We kept holding sex education classes in our little cell. But making him talk about the rest of his life was not easy, although his life story was worth listening to.

Haj Aqa and Haj Khanum had no children of their own. They fell head over heels in love with this pious young man and decided to get him a wife. First they bought him a little flat and furnished it. Then they started looking for a girl to his taste. Iqbal told Haj Khanum and Haj Aqa: “You are my guardians. If you come across a pious girl, get her for me. I don’t care for looks.”

But they insisted that Islam allows men and women to see each other prior to marriage and they took him with them on their matchmaking visits. First there would be lengthy discussions with the girl’s family. Then the girl would appear, wrapped up in a white chador. Iqbal rejected them all until it came to Zahra’s turn. She was fair like marble. Pretty like the moon.

Iqbal agreed to the marriage without hesitation and in the blink of an eye, he became a groom, entering the wedding chamber with the moon-faced girl. But Moonface turned out to be a pious girl in the truest sense of the word. She wouldn’t undress in front of her husband. Iqbal was not allowed to enter the bathroom while she was there because this was a sin. But the main adventure was on Friday nights. She would take a bath
89
and would accompany Iqbal to the Kumayl prayer ceremony. They would perform a lengthy prayer and weep and sob, asking God for forgiveness. When they returned, Moonface would insist that Iqbal should sleep with her. This religious duty has to be performed on Friday nights, except when the woman has her period. It has its own special rituals and prayers and Iqbal would oblige and perform them.

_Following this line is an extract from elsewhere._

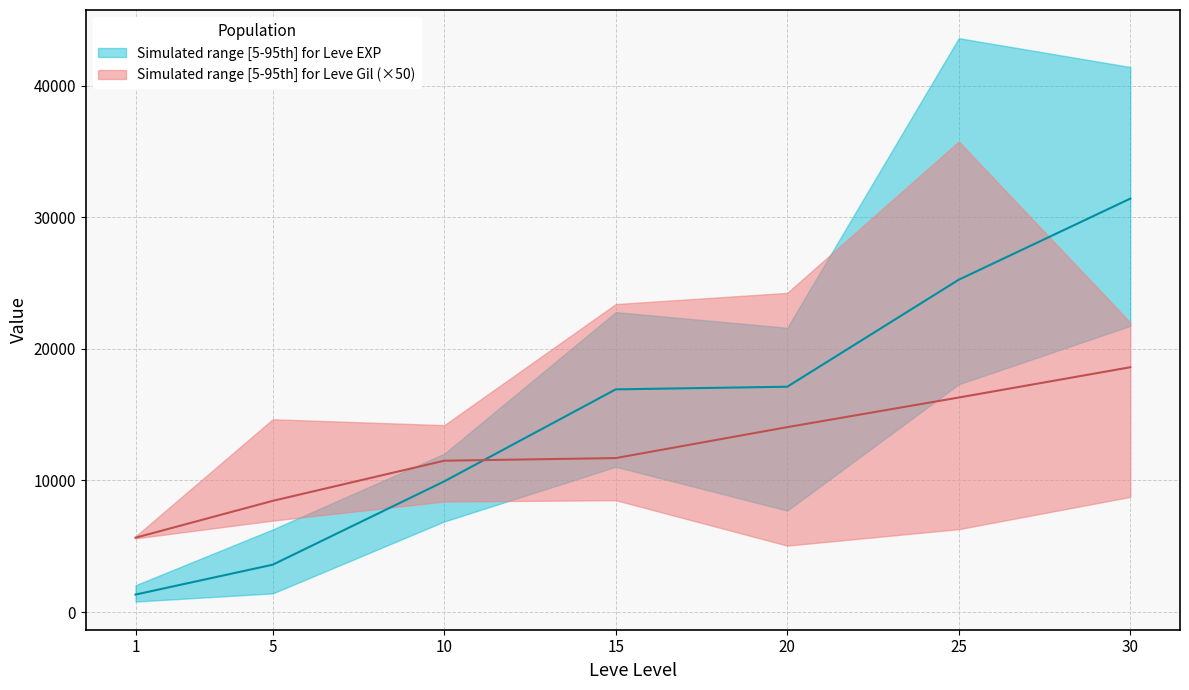

Which series has the largest total across all categories?

Leve EXP upper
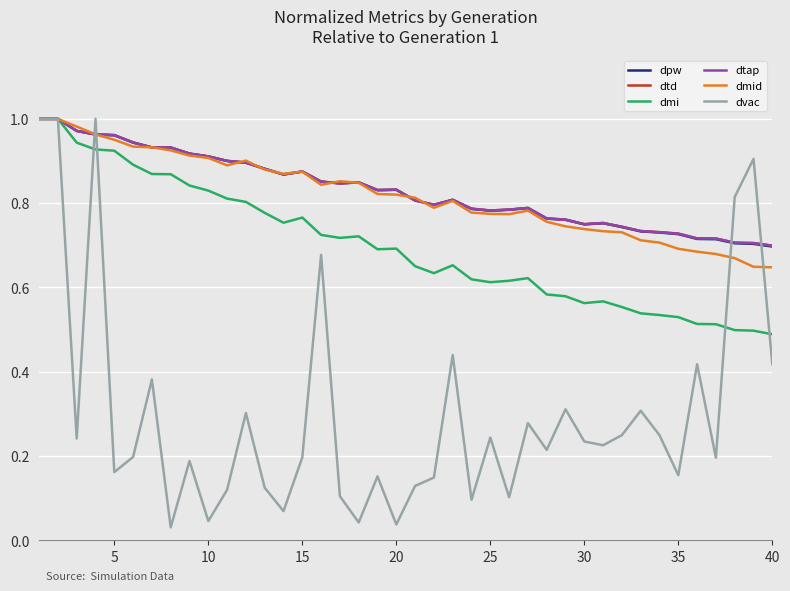

Is this an area chart (filled region under the line)?

No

But that was not the end of it. It was not only that the night in question had to be a Friday night, there were numerous conditions relating to the time and place that had to be taken into consideration. Every aspect of such matters is meticulously detailed in
The Ornament of the Righteous:

Do not have intercourse under a fruit tree because if a child is created, he would either become a torturer and killer or will lead the brutal and the unjust.

 

Do not have intercourse in sunlight. Pull the curtains or else, if a child is created, the child will always live in a bad state and worry until it dies.

 

Do not have intercourse in the middle of the call for prayers or else, if a child is created, it would not fear to shed blood.

 

Do not have intercourse on the rooftop or else, if a child is created, it would create divisions, be deceptive and would want to introduce unlawful innovations.

 

If you are intending to travel, do not have intercourse on the night prior to travel or else, if a child is created, he would become wasteful and wasteful people are Satan’s brothers. And if you are setting off on a journey that takes three days, do not have intercourse or else, if a child is created, he would become a supporter of those who are brutal and unjust.